“多謝,司徒殿教。”


    顧靈深此時隨著另一波弟子來到了洗象池邊,洗象池上景色獨特,鍾鼓古寺一麵依山,三麵臨穀,雲層仿佛就在身邊浮動,仿若置身仙境。


    領路的氣宗殿教清了清嗓道:“前方就是雲煙深穀,我們在雲層下安置了木樁,你們需要憑借靈力感知,找到借力的支點木樁度過這片深淵。”


    劍童們一聽到這個任務,都是傻了眼。且不說這靈力感知,極其容易受到周圍環境的影響難以把控,就算是能夠克服這層影響,可在這深穀之中安裝的木樁,若是稍有差錯一個不小心那便要殞命在此了,這可不容玩笑。


    大家深知這個考驗的危險,一時間竟是無人敢去挑戰。


    “怎麽沒人敢上麽?”殿教掃了掃麵前的弟子大聲問道。


    “我來試試。”


    人群中站出一白衣少女,少女從懷中抽出束帶叼在口中,先將長發箍緊,又把手腳踝的衣襟綁住,才走到深穀崖旁。

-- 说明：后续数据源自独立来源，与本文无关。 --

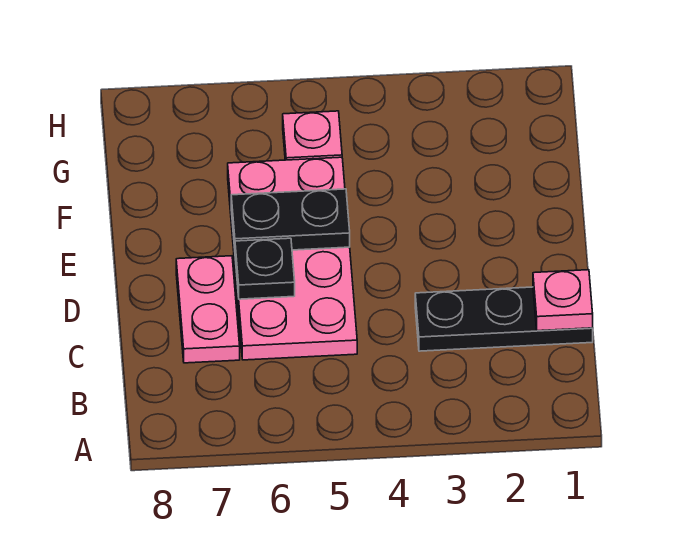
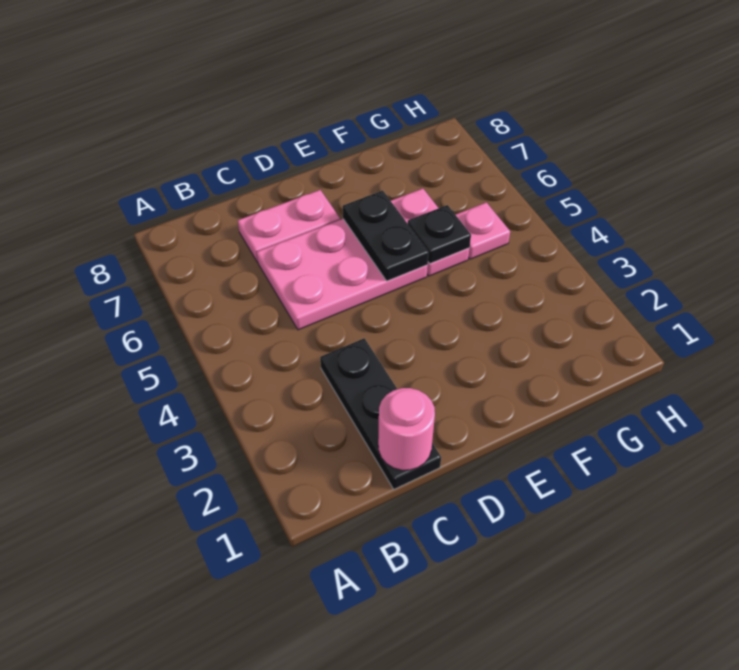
pink plate C1 level 2 -> pink round brick C1 level 2
black plate D6 level 2 -> black plate F5 level 2

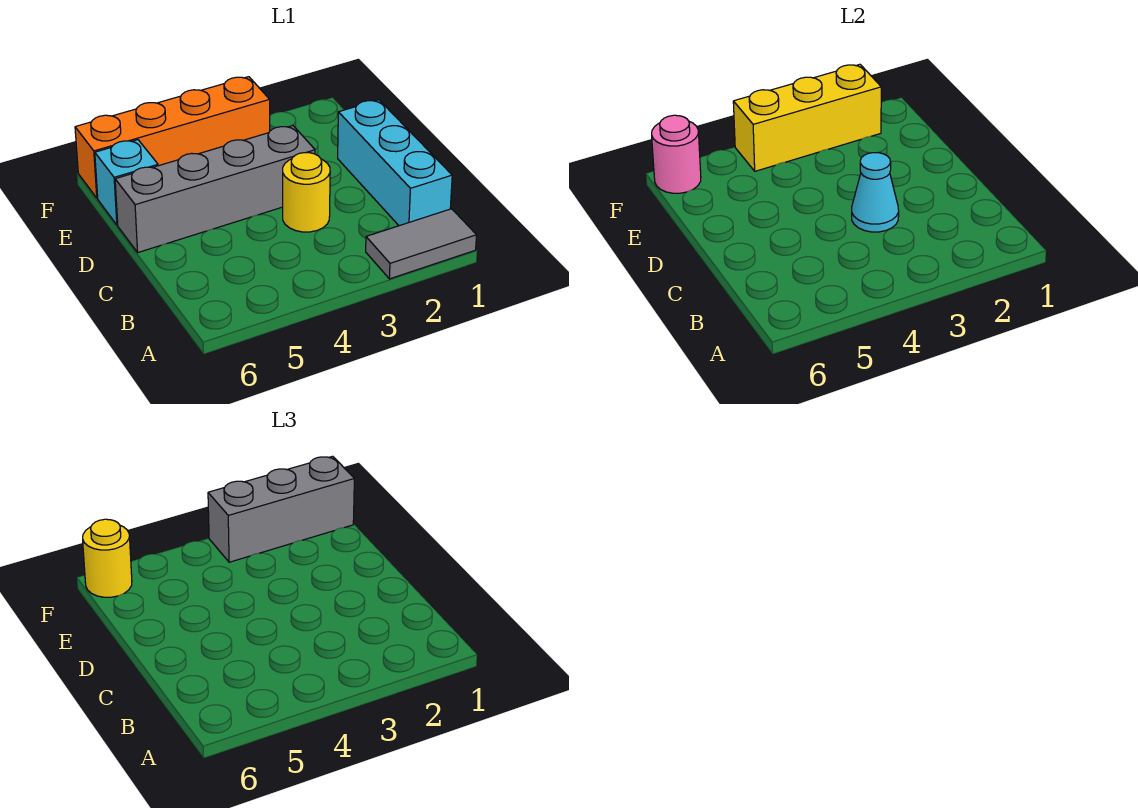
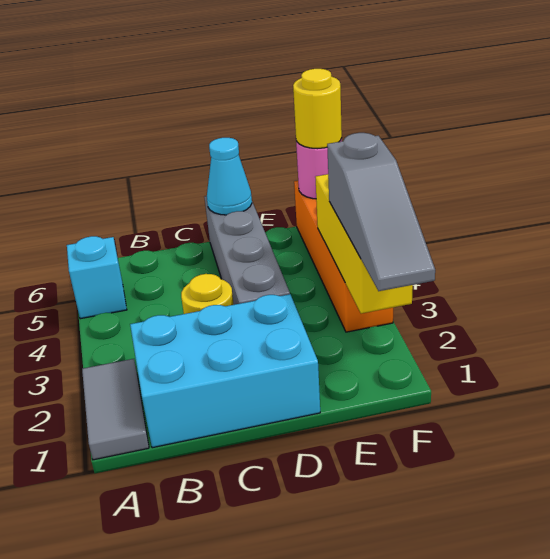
cyan brick B1:D1 level 1 -> cyan brick B1:D2 level 1
cyan cone C3 level 2 -> cyan cone D6 level 2
cyan brick E6 level 1 -> cyan brick A5 level 1
grey brick F1:F3 level 3 -> grey slope F1:F3 level 3 top 3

    到了懸崖邊才發現穀下雲層濃密,根本無法靠肉眼觀察到木樁的位置,今日又是起風的日子,崖下雲流偏快,靈力剛剛試探下去就會立馬被吹散,這種情況讓少女一時不知該如何下腳。


    這時,林間不知從哪竄出兩隻野猴,爬到懸崖旁的一顆古鬆上嬉戲打鬧起來,消停之後兩隻野猴也相依在樹間,一動不動的看著懸崖旁的白衣少女。


    女孩躊躇許久,終於邁出了自己的第一步,這一步雖是猶豫,可踏踏實實的踩到了雲海裏的木樁,周圍的子弟見著少女踩中木樁,不禁歡呼起來,懸著的心也是放了下來。


    第一次穩穩得手後,少女動作越來越快,轉眼間就踏過了懸崖深穀,等到少女跳到另一麵山峰上時,氣宗殿教才放聲道:“劍童顧靈深第一試,過。”


    深深隔著山穀間,聽著這話也是高興的蹦了起來,懸崖旁的野猴從古鬆上跳了下來,又不知躲到雲間哪裏消失不見。


    “哼~你們二人蠢,我可不像你們。摘蟲草的時候就發現,有其他草藥被采摘的痕跡,蟲草與冬夏花相依而生,隻見蟲草時定是有人故意摘去了冬夏花,蟲草與冬夏花同時沾染時會有強烈的麻痹用處,這麽刻意的手段也隻有你們用的出來。”


    “你...”妖族兩人死死的盯著金瑾,渾身的傷痕令他們原本猙獰的麵目更加可怕。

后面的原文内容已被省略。